Restate, exactly as written, the entries below from the line that holds "Sitios Recomendados" through the line that holds "du bere emaztea". Pictures are not part of the copy.
-- EXERCISE DATA follows --
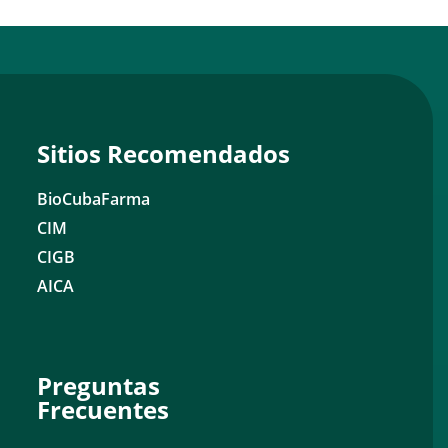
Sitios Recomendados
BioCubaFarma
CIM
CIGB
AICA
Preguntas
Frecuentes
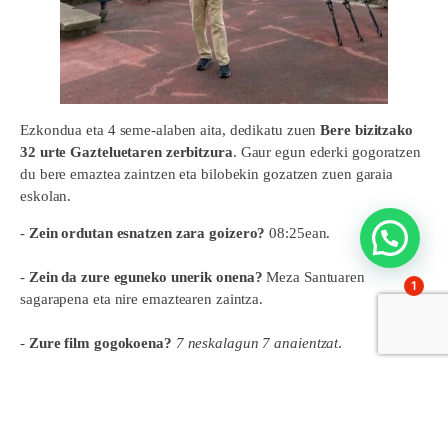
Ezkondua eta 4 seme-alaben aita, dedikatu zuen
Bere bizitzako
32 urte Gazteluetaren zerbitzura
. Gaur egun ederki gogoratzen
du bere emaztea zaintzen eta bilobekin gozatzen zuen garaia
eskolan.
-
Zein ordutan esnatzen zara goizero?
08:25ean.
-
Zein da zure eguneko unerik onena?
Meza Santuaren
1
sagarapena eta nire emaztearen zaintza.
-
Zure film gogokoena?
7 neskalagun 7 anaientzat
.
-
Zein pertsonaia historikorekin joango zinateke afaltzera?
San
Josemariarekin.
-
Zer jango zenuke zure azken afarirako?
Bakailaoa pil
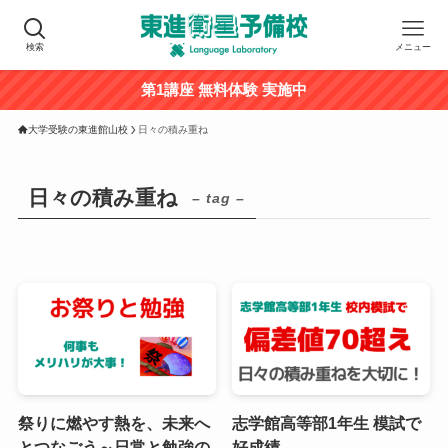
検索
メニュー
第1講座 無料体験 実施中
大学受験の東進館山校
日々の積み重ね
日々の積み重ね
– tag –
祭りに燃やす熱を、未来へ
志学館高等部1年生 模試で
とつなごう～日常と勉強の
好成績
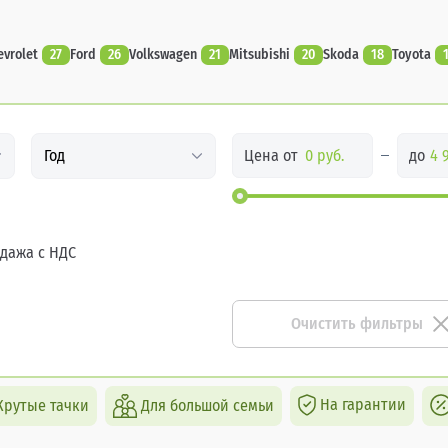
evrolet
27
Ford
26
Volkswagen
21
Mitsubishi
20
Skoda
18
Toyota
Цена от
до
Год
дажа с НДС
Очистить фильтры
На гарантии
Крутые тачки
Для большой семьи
-- EXERCISE DATA concluded --
-- EXERCISE DATA follows --
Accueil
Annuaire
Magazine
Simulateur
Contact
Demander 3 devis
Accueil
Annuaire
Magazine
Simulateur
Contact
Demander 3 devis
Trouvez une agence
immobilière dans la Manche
-- EXERCISE DATA concluded --
-- EXERCISE DATA follows --
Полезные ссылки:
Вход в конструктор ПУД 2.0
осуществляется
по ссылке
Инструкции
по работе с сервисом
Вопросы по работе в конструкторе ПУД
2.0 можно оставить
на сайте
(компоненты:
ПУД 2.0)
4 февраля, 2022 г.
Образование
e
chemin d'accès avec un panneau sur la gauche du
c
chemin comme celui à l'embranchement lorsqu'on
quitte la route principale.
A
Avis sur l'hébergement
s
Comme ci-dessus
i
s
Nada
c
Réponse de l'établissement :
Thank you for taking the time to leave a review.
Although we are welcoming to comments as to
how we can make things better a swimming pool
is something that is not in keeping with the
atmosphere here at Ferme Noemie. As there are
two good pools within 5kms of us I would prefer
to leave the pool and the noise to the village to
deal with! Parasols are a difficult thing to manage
-- EXERCISE DATA concluded --
= EXERCISE RESPONSE =
Sitios Recomendados
BioCubaFarma
CIM
CIGB
AICA
Preguntas
Frecuentes
Ezkondua eta 4 seme-alaben aita, dedikatu zuen
Bere bizitzako
32 urte Gazteluetaren zerbitzura
. Gaur egun ederki gogoratzen
du bere emaztea zaintzen eta bilobekin gozatzen zuen garaia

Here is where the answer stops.